Er habe ihren Sohn erschossen, weil der vor der Bar in englischer Sprache telefoniert habe, sind die Eltern des Getöteten und ihre Nebenklageanwälte überzeugt. Sie hatten lebenslänglich gefordert. In der Wohnung des Täters waren neben Waffen Nazidevotionalien wie eine Hitlerbüste gefunden worden. Die Hollands hatten deshalb im Prozess gegen Z. verlangt, Zeugen aus dem persönlichen Umfeld des Angeklagten auch zu möglichem Wissen bezüglich des Mordes an B. zu befragen. Auch im Falle von dessen Tötung halten die in der „Initiative für die Aufklärung des Mordes an Burak B.“ organisierten UnterstützerInnen der Familie B. ein rassistisches Tatmotiv für denkbar.
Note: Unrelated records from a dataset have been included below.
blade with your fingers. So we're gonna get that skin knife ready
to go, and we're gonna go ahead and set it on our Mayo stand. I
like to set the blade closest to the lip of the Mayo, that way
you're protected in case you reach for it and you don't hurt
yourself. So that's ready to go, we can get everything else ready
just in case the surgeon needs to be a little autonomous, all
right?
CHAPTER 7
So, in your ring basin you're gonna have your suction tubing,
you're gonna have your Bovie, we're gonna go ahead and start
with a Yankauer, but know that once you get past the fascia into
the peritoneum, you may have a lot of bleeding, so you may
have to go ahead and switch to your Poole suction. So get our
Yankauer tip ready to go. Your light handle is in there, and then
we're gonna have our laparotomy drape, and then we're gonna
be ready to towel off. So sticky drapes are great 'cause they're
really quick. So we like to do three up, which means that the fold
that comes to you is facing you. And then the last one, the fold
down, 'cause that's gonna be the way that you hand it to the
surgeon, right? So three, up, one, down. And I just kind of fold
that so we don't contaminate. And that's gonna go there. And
Rassismus als Tatmotiv konnte das Gericht jedoch nicht erkennen. Dass jemand Nazidevotionalien sammele, mache ihn noch nicht zum Nazi, und dass Rolf Z., wie Zeugen berichtet hatten, darüber klagte, dass in dem Lokal, vor dem der Mord geschah, „nur noch Englisch und Spanisch gesprochen“ werde, bedeute nicht, dass er deshalb töten würde, so das Gericht.
„Wir sind enttäuscht“, sagte der Vater des Opfers nach der Urteilsverkündung: Man könne auch „Rassist sein, ohne Nazi zu sein“. Für sie gebe es „nur noch Erinnerungen, keine Zukunft“ nach dem Tod ihres einzigen Sohnes, hatte Mutter Rita Holland in einer Erklärung zum Prozessende gesagt. Z. kann gegen das Urteil Berufung einlegen, sie würden mit ihrem Mandanten besprechen, ob sie das täten, sagten seine Anwälte.
Die „Initiative für die Aufklärung des Mordes an Burak B.“ will mit Veranstaltungen wie der seit Jahren monatlich stattfindenden Mahnwache darauf drängen, dass auch in diesem Mordfall weiter ermittelt wird.